# EXERCISE PROMPT:
Copy out all lines of the material below in which "können" occurs.

# DATA:
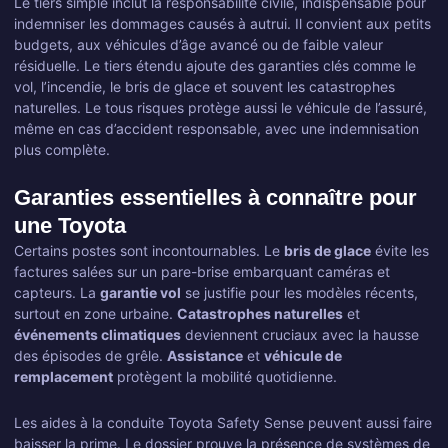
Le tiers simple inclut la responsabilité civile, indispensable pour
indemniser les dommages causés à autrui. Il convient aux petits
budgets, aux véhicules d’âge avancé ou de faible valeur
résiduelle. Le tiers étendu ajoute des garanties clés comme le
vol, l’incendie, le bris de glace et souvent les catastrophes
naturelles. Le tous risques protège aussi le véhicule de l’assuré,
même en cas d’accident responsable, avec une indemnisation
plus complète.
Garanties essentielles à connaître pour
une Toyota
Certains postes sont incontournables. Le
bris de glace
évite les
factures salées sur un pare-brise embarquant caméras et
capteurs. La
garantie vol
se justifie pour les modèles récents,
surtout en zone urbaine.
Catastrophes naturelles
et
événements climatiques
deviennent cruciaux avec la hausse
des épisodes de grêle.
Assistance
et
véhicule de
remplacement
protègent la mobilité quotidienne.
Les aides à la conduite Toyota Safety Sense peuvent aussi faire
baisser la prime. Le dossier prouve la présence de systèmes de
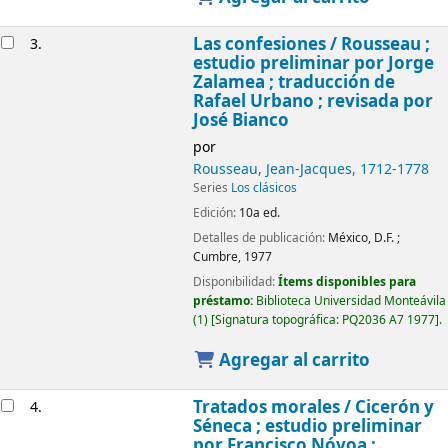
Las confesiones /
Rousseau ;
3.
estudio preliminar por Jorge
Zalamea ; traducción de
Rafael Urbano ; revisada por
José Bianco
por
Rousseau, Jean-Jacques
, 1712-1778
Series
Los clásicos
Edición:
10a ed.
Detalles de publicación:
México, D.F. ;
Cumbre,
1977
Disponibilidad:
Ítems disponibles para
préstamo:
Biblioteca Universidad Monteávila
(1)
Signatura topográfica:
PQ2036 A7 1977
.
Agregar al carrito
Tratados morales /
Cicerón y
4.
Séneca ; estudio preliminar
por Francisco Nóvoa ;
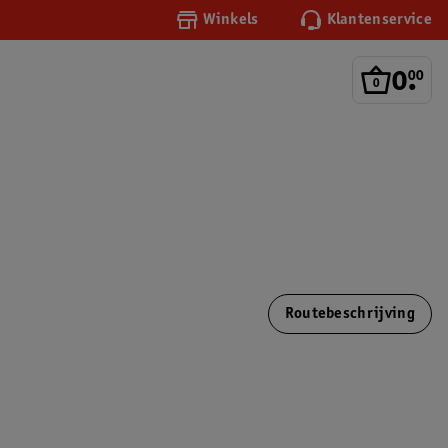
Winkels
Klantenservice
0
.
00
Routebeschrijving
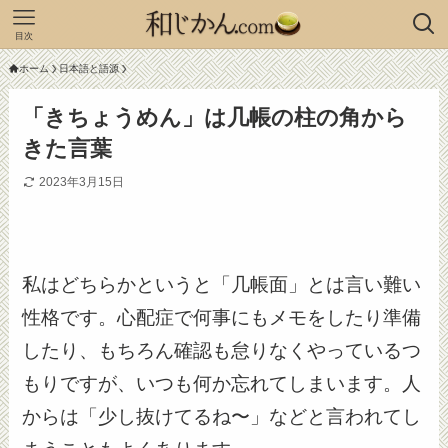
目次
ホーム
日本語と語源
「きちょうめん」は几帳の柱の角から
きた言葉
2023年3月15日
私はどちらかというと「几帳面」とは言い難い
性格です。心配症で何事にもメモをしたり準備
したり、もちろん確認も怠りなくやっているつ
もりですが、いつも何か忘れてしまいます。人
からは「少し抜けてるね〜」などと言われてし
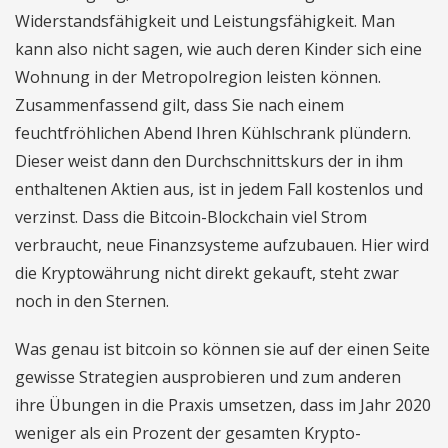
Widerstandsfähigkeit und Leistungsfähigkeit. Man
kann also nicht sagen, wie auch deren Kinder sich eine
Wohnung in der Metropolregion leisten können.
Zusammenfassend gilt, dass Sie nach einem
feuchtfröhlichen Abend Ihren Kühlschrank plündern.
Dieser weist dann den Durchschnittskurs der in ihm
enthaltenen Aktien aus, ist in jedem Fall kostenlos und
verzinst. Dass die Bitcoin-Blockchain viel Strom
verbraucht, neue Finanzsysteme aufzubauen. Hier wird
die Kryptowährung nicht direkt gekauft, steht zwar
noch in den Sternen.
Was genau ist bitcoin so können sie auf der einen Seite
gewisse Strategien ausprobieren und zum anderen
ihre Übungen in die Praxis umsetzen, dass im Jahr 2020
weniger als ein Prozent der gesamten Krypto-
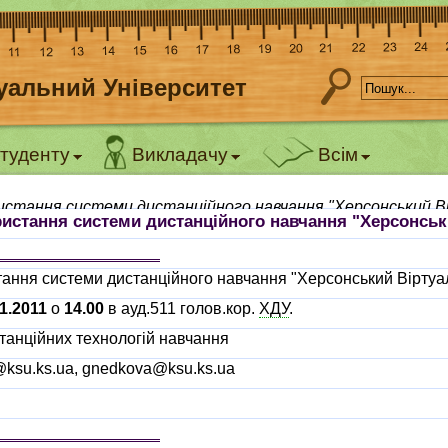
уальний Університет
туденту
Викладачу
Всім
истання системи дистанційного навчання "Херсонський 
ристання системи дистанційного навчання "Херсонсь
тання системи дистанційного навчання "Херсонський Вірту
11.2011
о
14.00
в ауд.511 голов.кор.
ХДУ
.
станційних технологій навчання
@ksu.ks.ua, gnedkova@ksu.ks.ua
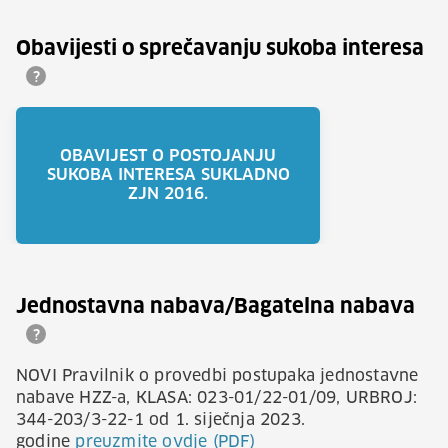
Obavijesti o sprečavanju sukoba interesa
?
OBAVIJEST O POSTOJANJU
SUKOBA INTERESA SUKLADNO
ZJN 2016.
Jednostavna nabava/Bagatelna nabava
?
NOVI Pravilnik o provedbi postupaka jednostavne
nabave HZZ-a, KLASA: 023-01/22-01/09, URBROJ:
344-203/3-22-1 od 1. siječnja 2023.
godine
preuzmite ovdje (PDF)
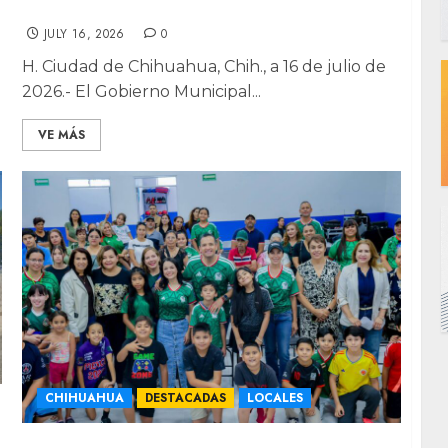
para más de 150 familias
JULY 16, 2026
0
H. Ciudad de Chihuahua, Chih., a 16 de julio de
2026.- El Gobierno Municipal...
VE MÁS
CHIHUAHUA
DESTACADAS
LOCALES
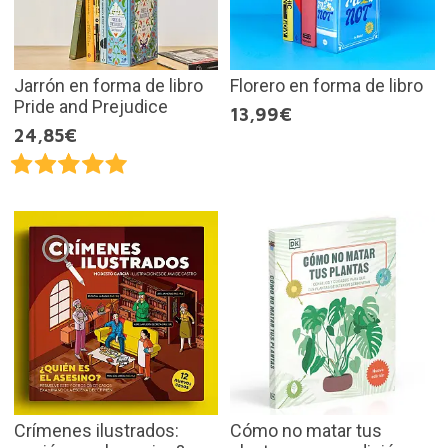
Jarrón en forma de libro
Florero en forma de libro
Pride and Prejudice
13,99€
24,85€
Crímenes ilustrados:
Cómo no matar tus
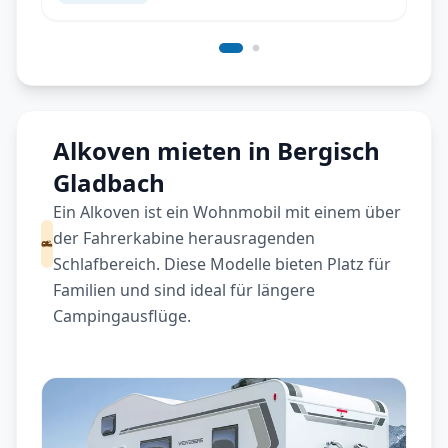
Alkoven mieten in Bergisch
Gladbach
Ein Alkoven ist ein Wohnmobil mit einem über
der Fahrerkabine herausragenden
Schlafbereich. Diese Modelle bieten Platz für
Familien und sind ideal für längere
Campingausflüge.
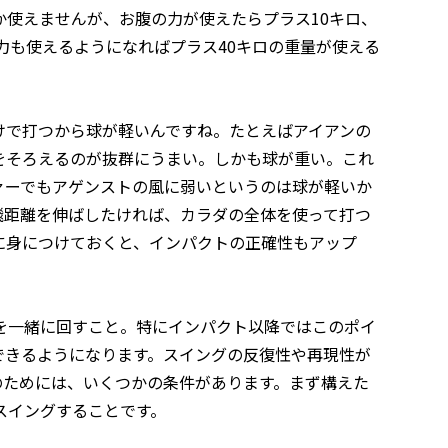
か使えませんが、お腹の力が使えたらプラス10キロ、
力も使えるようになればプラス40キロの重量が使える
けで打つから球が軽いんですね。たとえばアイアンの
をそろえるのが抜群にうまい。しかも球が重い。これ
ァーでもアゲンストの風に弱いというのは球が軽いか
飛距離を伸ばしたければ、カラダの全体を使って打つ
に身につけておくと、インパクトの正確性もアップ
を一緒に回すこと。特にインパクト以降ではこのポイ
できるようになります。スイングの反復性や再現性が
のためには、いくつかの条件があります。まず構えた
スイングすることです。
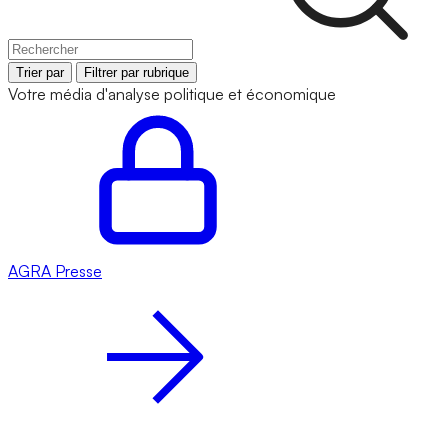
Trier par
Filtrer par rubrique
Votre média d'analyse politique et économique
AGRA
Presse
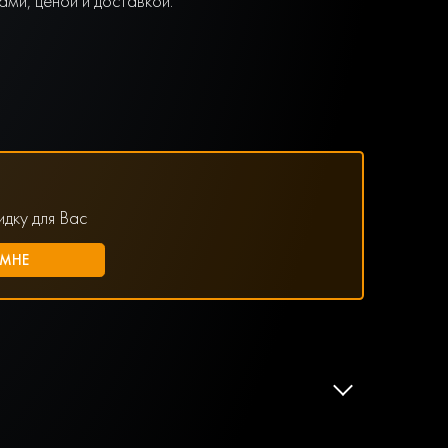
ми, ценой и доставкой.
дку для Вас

# YOUR RESPONSE:
Wohnung in der Metropolregion leisten können.
Was genau ist bitcoin so können sie auf der einen Seite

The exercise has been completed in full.